[Saved entries]

::::::::::

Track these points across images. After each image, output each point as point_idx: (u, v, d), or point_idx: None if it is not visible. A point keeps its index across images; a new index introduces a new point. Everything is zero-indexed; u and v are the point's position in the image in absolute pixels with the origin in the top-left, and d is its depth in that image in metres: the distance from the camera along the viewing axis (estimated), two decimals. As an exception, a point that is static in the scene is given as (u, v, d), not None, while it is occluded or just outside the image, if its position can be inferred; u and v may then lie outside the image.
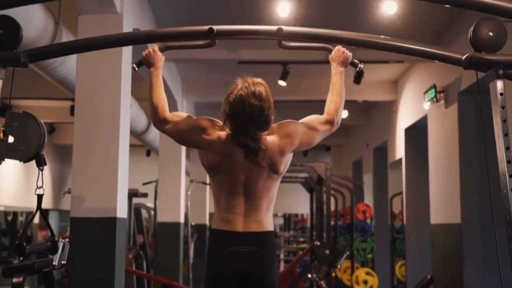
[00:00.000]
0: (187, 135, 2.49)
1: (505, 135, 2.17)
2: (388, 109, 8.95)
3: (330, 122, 2.60)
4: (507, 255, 2.15)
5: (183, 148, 8.13)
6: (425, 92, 6.80)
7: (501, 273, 2.19)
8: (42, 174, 2.23)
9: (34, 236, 11.04)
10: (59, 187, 13.04)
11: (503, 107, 2.19)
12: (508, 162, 2.17)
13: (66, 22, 4.60)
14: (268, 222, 2.47)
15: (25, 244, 2.25)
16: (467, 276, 5.72)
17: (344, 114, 9.01)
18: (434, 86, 6.48)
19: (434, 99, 6.51)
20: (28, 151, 2.21)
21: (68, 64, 4.84)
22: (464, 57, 2.26)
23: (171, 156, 7.96)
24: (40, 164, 2.24)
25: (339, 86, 2.64)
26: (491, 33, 2.23)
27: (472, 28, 2.25)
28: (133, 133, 7.98)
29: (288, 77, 6.87)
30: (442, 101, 6.42)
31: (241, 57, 6.58)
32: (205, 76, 8.29)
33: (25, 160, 2.24)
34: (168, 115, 2.52)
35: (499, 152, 2.20)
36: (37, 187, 2.22)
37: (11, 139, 2.20)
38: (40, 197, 2.27)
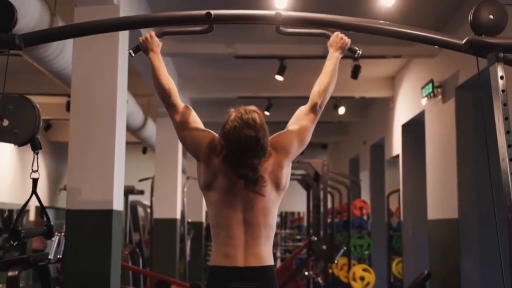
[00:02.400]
0: (189, 141, 2.44)
1: (506, 118, 2.15)
2: (385, 106, 8.94)
3: (313, 108, 2.54)
4: (506, 248, 2.13)
5: (180, 145, 8.11)
6: (422, 88, 6.79)
7: (502, 265, 2.17)
8: (37, 158, 2.20)
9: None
10: (55, 184, 12.98)
11: (503, 91, 2.17)
12: (509, 146, 2.15)
13: (62, 14, 4.56)
14: (268, 255, 2.39)
15: (20, 228, 2.22)
16: (465, 271, 5.71)
17: (341, 110, 8.99)
18: (432, 81, 6.47)
19: (432, 95, 6.49)
20: (23, 135, 2.18)
21: (65, 56, 4.81)
22: (464, 41, 2.25)
23: (168, 152, 7.95)
24: (35, 147, 2.21)
25: (329, 70, 2.60)
26: (491, 16, 2.22)
27: (472, 12, 2.24)
28: (130, 129, 7.95)
29: (285, 72, 6.85)
30: (440, 96, 6.40)
31: (238, 51, 6.55)
32: (202, 71, 8.27)
33: (20, 143, 2.20)
34: (179, 104, 2.46)
35: (499, 136, 2.18)
36: (32, 170, 2.19)
37: (5, 122, 2.17)
38: (35, 181, 2.24)
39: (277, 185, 2.41)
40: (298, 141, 2.51)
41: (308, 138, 2.57)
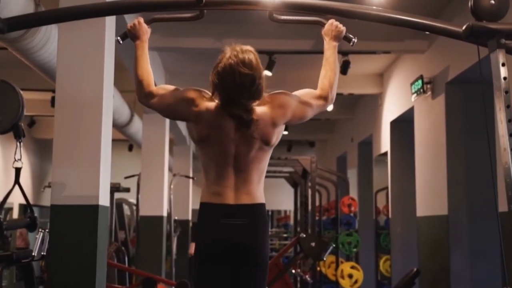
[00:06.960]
0: (175, 109, 2.43)
1: (508, 107, 2.09)
2: (374, 103, 8.90)
3: (324, 98, 2.52)
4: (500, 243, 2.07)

::::::::::

WORK INSTRUCTION:
Beginning with the first line of the records, write out every line up to and including the one with "7: (501, 273, 2.19)", exactly, and omit all pictures.

TASK ANSWER:
Track these points across images. After each image, output each point as point_idx: (u, v, d), or point_idx: None if it is not visible. A point keeps its index across images; a new index introduces a new point. Everything is zero-indexed; u and v are the point's position in the image in absolute pixels with the origin in the top-left, and d is its depth in that image in metres: the distance from the camera along the viewing axis (estimated), two decimals. As an exception, a point that is static in the scene is given as (u, v, d), not None, while it is occluded or just outside the image, if its position can be inferred; u and v may then lie outside the image.
[00:00.000]
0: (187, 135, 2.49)
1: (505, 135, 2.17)
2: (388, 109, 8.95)
3: (330, 122, 2.60)
4: (507, 255, 2.15)
5: (183, 148, 8.13)
6: (425, 92, 6.80)
7: (501, 273, 2.19)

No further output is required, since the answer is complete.